Bij dat standpunt zet ik wel een vraagteken. Is in de Bijbel literair en historisch écht zo'n tegenstelling? Dachten sommige Bijbelschrijvers niet historischer dan Fokkelman meent? Is bijvoorbeeld "tot op de huidige dag" (1Samuel 27:6) inderdaad een geintje van de schrijver, die wel weet dat "de huidige dag" elke dag verder op schuift (pag. 42) - kan de Bijbelschrijver niet gewoon bedoeld hebben: tot op de dag dat ik dit schrijf?

Wat je bijblijft na het boek van Fokkelman is in elk geval de verwondering: wat is de Bijbel knap geschreven, nog knapper dan ik al dacht!

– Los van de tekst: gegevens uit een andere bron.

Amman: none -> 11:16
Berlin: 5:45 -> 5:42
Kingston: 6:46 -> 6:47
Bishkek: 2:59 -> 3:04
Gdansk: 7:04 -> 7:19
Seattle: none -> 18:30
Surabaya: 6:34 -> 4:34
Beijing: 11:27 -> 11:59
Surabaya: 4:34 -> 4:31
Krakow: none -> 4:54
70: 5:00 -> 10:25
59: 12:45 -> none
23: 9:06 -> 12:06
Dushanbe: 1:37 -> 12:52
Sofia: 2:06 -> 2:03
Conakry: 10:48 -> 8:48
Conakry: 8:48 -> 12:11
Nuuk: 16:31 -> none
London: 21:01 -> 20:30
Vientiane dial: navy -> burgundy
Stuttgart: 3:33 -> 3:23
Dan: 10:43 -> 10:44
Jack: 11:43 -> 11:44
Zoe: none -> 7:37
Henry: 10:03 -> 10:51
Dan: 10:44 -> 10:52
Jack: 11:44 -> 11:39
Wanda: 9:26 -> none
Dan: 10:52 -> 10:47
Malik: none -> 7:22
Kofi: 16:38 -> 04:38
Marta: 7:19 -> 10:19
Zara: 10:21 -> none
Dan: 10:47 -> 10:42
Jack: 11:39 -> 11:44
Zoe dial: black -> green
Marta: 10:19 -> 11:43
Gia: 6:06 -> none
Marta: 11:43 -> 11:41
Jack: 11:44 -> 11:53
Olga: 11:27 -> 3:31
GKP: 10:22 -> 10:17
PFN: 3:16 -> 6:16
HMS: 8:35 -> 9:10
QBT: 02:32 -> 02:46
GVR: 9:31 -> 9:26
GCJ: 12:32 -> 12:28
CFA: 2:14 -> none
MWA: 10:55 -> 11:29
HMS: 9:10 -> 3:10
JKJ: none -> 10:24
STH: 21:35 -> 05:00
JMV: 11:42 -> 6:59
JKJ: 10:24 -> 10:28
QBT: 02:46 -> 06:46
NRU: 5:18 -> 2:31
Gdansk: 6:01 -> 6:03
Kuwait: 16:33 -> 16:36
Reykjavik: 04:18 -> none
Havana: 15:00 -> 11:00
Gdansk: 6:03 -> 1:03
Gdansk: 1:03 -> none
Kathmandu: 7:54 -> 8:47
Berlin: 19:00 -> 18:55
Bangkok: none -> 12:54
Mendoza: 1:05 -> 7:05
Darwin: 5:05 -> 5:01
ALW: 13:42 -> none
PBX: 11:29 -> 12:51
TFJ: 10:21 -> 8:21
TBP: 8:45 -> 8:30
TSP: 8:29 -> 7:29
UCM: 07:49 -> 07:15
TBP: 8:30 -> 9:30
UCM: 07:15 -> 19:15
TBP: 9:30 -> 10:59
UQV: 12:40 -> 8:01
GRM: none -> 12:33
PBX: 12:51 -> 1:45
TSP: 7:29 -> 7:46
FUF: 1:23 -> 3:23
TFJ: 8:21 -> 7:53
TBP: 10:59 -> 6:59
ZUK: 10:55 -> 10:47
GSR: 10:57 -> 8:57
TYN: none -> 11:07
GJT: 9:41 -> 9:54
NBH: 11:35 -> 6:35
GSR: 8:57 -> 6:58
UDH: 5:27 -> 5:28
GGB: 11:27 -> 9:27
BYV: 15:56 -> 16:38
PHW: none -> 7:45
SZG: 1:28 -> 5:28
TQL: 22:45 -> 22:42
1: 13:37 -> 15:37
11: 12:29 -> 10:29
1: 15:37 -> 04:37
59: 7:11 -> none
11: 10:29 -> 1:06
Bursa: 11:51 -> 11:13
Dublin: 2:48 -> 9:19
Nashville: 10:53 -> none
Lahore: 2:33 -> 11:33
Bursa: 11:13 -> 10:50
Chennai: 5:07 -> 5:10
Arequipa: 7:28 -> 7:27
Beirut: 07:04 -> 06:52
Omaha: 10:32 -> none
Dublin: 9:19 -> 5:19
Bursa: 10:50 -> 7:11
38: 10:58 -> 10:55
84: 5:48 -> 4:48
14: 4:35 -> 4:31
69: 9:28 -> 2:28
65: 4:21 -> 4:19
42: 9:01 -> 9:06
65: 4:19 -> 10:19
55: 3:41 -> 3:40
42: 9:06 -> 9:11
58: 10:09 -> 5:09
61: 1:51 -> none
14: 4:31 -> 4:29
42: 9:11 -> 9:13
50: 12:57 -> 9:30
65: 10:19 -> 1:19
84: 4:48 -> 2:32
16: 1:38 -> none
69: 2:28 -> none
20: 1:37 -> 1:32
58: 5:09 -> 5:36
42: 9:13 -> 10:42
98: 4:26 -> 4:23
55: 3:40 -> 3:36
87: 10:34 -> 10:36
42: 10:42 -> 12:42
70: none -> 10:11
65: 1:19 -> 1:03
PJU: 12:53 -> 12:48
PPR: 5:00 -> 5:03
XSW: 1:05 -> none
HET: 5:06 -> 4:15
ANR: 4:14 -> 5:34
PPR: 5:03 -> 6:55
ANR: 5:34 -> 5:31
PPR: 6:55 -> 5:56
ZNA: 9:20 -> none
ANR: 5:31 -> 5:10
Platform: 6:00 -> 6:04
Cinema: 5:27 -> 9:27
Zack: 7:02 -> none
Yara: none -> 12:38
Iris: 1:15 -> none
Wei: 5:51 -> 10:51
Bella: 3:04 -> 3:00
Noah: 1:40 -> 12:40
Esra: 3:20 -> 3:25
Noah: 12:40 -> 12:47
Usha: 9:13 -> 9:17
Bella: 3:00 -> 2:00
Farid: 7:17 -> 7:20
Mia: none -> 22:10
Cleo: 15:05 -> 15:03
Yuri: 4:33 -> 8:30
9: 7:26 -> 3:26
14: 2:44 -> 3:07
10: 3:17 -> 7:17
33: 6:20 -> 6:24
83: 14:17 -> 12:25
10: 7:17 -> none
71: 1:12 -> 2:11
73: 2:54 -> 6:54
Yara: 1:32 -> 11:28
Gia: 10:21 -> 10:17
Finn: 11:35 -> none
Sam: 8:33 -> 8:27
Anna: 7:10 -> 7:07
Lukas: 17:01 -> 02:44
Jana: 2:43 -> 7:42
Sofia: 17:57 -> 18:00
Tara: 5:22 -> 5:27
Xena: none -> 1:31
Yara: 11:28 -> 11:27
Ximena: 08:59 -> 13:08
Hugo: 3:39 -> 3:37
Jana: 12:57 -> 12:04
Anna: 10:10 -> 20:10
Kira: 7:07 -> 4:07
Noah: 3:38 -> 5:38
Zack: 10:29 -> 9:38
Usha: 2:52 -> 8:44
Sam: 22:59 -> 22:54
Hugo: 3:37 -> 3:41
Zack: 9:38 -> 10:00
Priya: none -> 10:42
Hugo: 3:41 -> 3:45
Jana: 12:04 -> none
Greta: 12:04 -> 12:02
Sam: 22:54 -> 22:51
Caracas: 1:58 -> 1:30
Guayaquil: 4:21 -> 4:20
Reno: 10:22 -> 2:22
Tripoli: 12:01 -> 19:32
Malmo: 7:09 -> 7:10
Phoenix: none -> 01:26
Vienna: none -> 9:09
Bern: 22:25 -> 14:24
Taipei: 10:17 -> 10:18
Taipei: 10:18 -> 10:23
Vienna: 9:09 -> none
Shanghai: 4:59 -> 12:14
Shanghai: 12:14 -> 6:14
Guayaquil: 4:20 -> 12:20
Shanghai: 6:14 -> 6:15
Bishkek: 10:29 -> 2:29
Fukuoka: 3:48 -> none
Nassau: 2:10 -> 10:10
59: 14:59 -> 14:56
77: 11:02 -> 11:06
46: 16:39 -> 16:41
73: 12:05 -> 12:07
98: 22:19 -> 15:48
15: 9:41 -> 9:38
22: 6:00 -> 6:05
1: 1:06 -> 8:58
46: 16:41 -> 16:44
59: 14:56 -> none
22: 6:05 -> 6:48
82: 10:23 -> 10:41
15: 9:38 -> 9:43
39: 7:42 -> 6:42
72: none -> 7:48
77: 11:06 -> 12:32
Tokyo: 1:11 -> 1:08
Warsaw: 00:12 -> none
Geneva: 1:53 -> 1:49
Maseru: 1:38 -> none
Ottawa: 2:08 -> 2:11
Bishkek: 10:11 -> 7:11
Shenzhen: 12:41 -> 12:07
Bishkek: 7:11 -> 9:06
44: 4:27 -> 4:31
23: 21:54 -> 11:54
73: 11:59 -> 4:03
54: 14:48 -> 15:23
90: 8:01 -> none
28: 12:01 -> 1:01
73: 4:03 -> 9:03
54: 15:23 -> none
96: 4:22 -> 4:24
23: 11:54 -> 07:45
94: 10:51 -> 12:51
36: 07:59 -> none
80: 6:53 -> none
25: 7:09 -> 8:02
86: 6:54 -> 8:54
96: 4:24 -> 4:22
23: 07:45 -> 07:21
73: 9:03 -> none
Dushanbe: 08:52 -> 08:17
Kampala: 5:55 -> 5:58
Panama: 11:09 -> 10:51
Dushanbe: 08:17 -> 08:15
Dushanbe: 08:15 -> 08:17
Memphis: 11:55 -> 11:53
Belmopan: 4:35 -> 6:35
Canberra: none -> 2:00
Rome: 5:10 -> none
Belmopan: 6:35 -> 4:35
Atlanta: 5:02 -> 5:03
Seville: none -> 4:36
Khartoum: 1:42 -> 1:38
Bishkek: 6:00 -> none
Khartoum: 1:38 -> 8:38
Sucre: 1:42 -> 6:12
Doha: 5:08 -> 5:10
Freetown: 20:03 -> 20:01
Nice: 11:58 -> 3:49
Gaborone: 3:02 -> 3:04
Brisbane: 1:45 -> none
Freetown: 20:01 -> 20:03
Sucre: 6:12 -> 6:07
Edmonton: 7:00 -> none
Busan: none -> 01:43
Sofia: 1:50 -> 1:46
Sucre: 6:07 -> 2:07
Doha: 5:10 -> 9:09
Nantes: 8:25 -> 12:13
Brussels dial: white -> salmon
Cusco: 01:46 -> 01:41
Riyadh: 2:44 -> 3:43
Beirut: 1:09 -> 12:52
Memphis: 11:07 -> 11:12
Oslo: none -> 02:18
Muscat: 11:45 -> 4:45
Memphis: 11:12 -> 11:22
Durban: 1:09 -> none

En ook een detail: altijd gedacht dat David Goliath trof in zijn voorhoofd (met dat steentje, u weet wel). Zó staat het ook in de meeste vertalingen. Fokkelman stelt een andere vertaling van 1Samuel 17:49 voor: David trof Goliath in het kniescharnier van zijn harnas. Door het steentje blokkeerde het scharnier, en dáárdoor viel Goliath op zijn neus (pag. 33-34).